China is advancing a new approach to chip design that aims to counter US export controls and reduce its reliance on foreign semiconductor technology. The strategy, known as chip stacking, focuses on vertically layering older, domestically produced chips to boost performance. The question gaining global attention is whether this method can meaningfully challenge Nvidia’s lead in AI computing.
At the heart of the idea is a simple shift in direction: if China cannot produce cutting edge chips, it will try to build more capable systems with the chips it can still manufacture. Wei Shaojun, vice president of the China Semiconductor Industry Association and a professor at Tsinghua University, recently explained an architecture that merges 14 nanometer logic chips with 18 nanometer DRAM through three dimensional hybrid bonding. These specifications are important because they sit just outside the targets of current US export restrictions, placing the concept within reach for Chinese fabs.
Ann Cao
The technique relies on bringing memory and compute much closer together. Instead of data constantly bouncing between processor and external memory, the stacked design places them almost side by side. Hybrid bonding allows direct copper connections at tiny sub 10 micrometre distances, cutting down the delays that slow conventional chip layouts.
Wei has suggested that this setup could offer competitive performance while consuming less power. He cited figures of around 120 teraflops and efficiency near 2 teraflops per watt. But even with these gains, the gap remains wide. Nvidia’s A100 GPU delivers up to 312 teraflops, underscoring the challenge of matching hardware built on far more advanced process nodes. New architectures can reduce some bottlenecks, but they cannot erase the efficiency and density advantages that come with modern 4nm manufacturing.
Still, China’s interest in chip stacking goes beyond raw speed. Huawei founder Ren Zhengfei has emphasized the value of clustering and stacking chips instead of trying to win a race at the process level. With TSMC and Samsung pushing to 3nm and beyond, China is choosing a path where it can differentiate through design, packaging, and software.
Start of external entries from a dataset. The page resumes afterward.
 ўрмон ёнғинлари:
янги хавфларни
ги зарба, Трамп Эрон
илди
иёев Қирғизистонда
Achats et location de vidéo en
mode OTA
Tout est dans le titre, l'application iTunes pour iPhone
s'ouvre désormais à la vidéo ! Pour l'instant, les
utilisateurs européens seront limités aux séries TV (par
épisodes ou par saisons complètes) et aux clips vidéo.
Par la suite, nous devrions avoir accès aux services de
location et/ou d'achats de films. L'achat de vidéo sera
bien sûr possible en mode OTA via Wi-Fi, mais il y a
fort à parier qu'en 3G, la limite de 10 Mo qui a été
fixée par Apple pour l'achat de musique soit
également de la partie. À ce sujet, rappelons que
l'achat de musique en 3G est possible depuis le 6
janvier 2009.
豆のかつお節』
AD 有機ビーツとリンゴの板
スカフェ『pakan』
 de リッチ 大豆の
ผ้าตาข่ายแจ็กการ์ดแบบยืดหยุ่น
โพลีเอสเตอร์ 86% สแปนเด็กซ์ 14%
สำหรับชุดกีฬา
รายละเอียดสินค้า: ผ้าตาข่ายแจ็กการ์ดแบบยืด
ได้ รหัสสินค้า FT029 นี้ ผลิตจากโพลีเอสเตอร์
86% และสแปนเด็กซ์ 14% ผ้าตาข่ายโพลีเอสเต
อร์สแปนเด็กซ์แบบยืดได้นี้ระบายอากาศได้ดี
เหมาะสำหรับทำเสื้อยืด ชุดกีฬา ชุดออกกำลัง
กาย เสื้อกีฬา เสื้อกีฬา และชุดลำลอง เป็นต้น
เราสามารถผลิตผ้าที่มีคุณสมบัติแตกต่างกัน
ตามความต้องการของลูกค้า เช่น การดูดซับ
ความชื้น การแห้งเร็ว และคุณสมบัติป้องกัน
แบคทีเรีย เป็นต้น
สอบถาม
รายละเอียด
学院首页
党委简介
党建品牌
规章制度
Another factor is Nvidia’s CUDA ecosystem, which has become the backbone of modern AI development. Competing directly with CUDA would require years of software investment and widespread developer adoption. By proposing a different computing model, China aims to bypass this dependence rather than duplicate it.
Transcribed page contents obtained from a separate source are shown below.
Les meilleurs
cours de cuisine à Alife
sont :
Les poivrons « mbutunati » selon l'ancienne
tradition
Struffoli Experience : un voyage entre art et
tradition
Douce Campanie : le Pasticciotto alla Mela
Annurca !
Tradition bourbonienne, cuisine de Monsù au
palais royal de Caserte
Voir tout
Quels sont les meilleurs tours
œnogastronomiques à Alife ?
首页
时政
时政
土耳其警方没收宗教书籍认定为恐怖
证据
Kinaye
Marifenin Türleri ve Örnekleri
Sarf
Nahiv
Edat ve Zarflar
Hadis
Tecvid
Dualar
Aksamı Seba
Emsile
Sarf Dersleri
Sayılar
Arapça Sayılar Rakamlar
The strategy has promise, but obstacles remain. Stacked chips generate more heat, and older nodes like 14nm run hotter than modern alternatives. Managing that heat in a vertical layout is complex. Manufacturing yields are also harder to control, since defects in any layer can ruin the full stack. And even if the hardware matures, the software ecosystem for these architectures will take time to build.
The most realistic near term use cases are workloads where memory bandwidth is more important than peak compute. Some AI inference tasks, data analysis, and specialized applications could benefit from the design’s strengths. Matching Nvidia’s performance across general AI training is still a distant target.
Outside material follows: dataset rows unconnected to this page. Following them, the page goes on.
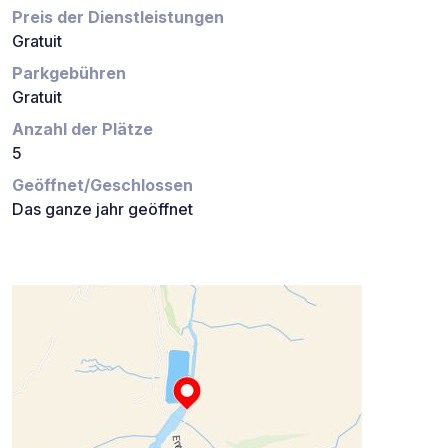
Preis der Dienstleistungen
Gratuit
Parkgebühren
Gratuit
Anzahl der Plätze
5
Geöffnet/Geschlossen
Das ganze jahr geöffnet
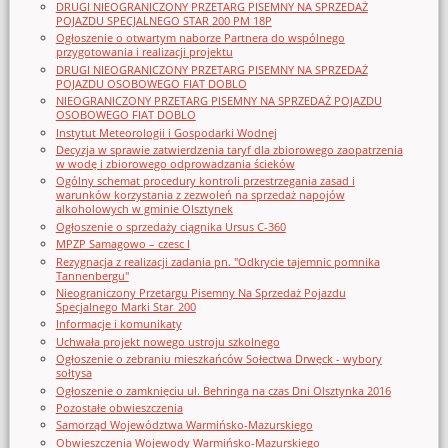
DRUGI NIEOGRANICZONY PRZETARG PISEMNY NA SPRZEDAŻ
POJAZDU SPECJALNEGO STAR 200 PM 18P
Ogłoszenie o otwartym naborze Partnera do wspólnego
przygotowania i realizacji projektu
DRUGI NIEOGRANICZONY PRZETARG PISEMNY NA SPRZEDAŻ
POJAZDU OSOBOWEGO FIAT DOBLO
NIEOGRANICZONY PRZETARG PISEMNY NA SPRZEDAŻ POJAZDU
OSOBOWEGO FIAT DOBLO
Instytut Meteorologii i Gospodarki Wodnej
Decyzja w sprawie zatwierdzenia taryf dla zbiorowego zaopatrzenia
w wodę i zbiorowego odprowadzania ścieków
Ogólny schemat procedury kontroli przestrzegania zasad i
warunków korzystania z zezwoleń na sprzedaż napojów
alkoholowych w gminie Olsztynek
Ogłoszenie o sprzedaży ciągnika Ursus C-360
MPZP Samagowo – czesc I
Rezygnacja z realizacji zadania pn. "Odkrycie tajemnic pomnika
Tannenbergu"
Nieograniczony Przetargu Pisemny Na Sprzedaż Pojazdu
Specjalnego Marki Star_200
Informacje i komunikaty
Uchwała projekt nowego ustroju szkolnego
Ogłoszenie o zebraniu mieszkańców Sołectwa Drwęck - wybory
sołtysa
Ogłoszenie o zamknięciu ul. Behringa na czas Dni Olsztynka 2016
Pozostałe obwieszczenia
Samorząd Województwa Warmińsko-Mazurskiego
Obwieszczenia Wojewody Warmińsko-Mazurskiego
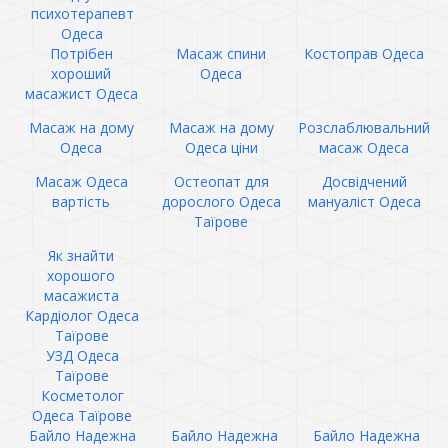
психотерапевт
Одеса
Потрібен
Масаж спини
Костоправ Одеса
хороший
Одеса
масажист Одеса
Масаж на дому
Масаж на дому
Розслаблювальний
Одеса
Одеса ціни
масаж Одеса
Масаж Одеса
Остеопат для
Досвідчений
вартість
дорослого Одеса
мануаліст Одеса
Таїрове
Як знайти
хорошого
масажиста
Кардіолог Одеса
Таїрове
УЗД Одеса
Таїрове
Косметолог
Одеса Таїрове
Байло Надежна
Байло Надежна
Байло Надежна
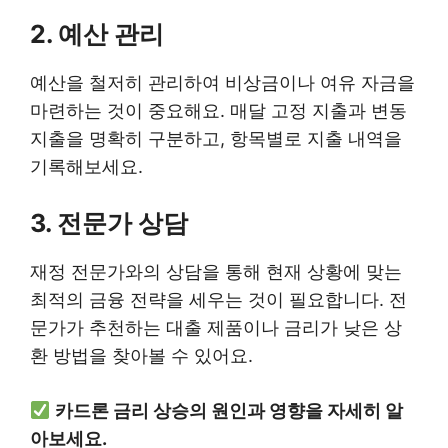
2. 예산 관리
예산을 철저히 관리하여 비상금이나 여유 자금을
마련하는 것이 중요해요. 매달 고정 지출과 변동
지출을 명확히 구분하고, 항목별로 지출 내역을
기록해보세요.
3. 전문가 상담
재정 전문가와의 상담을 통해 현재 상황에 맞는
최적의 금융 전략을 세우는 것이 필요합니다. 전
문가가 추천하는 대출 제품이나 금리가 낮은 상
환 방법을 찾아볼 수 있어요.
카드론 금리 상승의 원인과 영향을 자세히 알
아보세요.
What this shift does show is China’s commitment to finding creative ways around supply chain barriers. Instead of trying to reproduce Western chipmaking at a disadvantage, it is exploring architectural innovation where export controls have less influence. That makes chip stacking a meaningful development in the global AI hardware race, even if it is not yet a direct threat to Nvidia’s leadership.
As the semiconductor landscape evolves, this approach highlights how competition may expand beyond process nodes to include system design, packaging, and integrated software strategies.